*Extract*:
#####

A new study has revealed for the first time the molecular structure of brains affected by Alzheimer's disease.
Researchers have produced 3D models of proteins in the brain, including two proteins in particular that are associated with Alzheimer's: beta-amyloid and tau.
As scientists continue to work towards treatments for the neurodegenerative disease, it's important to understand as much as we possibly can about it.
Clumps of these proteins in the brain are either a cause of Alzheimer's or a consequence of it – we're not quite sure which yet – and thanks to a team from the University of Leeds in the UK, we now have a very detailed look at how they are arranged, right down to the tiniest, microscopic details.
"This first glimpse of the structure of molecules inside the human brain offers further clues to what happens to proteins in Alzheimer's disease," says neuroscientist René Frank from the University of Leeds.
"But [it] also sets out an experimental approach that can be applied to better understand a broad range of other devastating neurological diseases."
The researchers used a number of advanced imaging techniques to scan postmortem brain tissue from Alzheimer's patients, including cryo-electron tomography (cryoET) – which uses readings from beams of electrons to map out 3D structures of tissue immobilized at very low temperatures.
CryoET allows imaging without chemical fixation or dehydration disrupting the structure of biological tissue, meaning scientists can now reconstruct 3D volumes of tissue at resolutions a million times smaller than a grain of rice.
"Light microscopic characterization of amyloid in Alzheimer's disease brain has formed the basis of diagnostic and disease classification," write the researchers in their published paper.
"The in situ structure of amyloid in the human brain is unknown."
By getting such a close look at these proteins, the hope is that we can better understand how the clumps are formed and how they're impacting the brain.
In beta-amyloid proteins, a mixture of microscopic thread-like structures called fibrils and other structures were found. In tau proteins, there were clusters of filaments in straight lines, although the arrangement seems to vary depending on where the proteins are in the brain.

#####

*Prompt 1*: In the Alzheimer's study text, what does cryo-electron tomography use to map out 3D structures of tissue?
*Prompt 2*: Reproduce the part of the Alzheimer's study text that opens with the words containing "Clumps of these" and closes with "tiniest, microscopic details.".

[Recorded data]
#####

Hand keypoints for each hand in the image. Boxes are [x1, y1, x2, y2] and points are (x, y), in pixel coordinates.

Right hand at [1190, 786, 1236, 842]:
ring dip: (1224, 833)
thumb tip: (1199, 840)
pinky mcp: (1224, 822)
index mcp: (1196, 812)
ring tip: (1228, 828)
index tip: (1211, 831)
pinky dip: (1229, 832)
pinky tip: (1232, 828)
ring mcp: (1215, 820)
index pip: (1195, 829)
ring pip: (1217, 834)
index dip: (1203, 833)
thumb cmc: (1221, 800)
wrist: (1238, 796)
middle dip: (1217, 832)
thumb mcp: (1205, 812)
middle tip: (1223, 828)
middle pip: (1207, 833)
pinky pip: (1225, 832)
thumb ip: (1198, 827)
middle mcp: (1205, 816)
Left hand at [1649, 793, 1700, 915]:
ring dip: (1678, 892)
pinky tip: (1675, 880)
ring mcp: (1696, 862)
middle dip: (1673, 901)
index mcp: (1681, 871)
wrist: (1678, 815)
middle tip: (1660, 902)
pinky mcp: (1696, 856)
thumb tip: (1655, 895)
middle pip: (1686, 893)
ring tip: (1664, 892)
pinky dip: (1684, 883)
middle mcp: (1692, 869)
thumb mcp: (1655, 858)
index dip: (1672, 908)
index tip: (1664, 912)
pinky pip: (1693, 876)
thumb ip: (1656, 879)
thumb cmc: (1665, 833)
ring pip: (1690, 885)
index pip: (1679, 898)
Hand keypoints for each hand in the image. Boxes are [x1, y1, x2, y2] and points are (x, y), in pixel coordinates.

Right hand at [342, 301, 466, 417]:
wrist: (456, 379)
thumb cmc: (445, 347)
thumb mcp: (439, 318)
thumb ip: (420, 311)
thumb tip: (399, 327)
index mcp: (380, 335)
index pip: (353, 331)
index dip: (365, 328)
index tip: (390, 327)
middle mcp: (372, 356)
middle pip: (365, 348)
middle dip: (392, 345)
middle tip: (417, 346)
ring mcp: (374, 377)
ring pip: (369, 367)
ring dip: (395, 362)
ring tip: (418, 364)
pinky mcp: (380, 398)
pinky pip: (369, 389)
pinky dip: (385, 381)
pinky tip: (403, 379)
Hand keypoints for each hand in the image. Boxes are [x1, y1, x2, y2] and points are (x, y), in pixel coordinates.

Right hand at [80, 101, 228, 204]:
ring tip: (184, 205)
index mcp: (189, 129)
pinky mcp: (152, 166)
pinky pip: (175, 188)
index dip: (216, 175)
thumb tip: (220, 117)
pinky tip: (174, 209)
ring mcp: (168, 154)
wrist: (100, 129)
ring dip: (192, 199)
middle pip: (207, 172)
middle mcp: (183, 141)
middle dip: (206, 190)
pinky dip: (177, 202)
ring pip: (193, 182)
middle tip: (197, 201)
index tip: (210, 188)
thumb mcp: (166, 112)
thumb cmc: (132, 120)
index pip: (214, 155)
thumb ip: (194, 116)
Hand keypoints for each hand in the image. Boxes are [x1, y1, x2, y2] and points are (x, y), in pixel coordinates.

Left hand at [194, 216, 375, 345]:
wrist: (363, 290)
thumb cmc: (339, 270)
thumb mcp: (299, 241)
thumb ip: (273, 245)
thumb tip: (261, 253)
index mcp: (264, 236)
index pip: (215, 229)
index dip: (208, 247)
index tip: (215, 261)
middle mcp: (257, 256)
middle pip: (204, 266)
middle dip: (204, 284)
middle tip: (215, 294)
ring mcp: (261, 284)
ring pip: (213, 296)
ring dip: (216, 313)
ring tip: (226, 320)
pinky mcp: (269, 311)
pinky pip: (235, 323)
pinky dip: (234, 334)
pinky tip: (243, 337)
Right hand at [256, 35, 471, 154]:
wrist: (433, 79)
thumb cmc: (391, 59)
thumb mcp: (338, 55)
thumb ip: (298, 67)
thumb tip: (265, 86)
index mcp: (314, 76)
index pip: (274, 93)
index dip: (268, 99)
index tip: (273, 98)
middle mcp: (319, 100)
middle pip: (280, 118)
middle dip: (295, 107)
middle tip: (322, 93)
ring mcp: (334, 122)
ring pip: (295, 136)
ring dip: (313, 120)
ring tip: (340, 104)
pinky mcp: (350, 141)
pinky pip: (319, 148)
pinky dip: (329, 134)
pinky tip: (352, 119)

#####

*Written response 1*: Readings from beams of electrons.

*Written response 2*:
Clumps of these proteins in the brain are either a cause of Alzheimer's or a consequence of it – we're not quite sure which yet – and thanks to a team from the University of Leeds in the UK, we now have a very detailed look at how they are arranged, right down to the tiniest, microscopic details.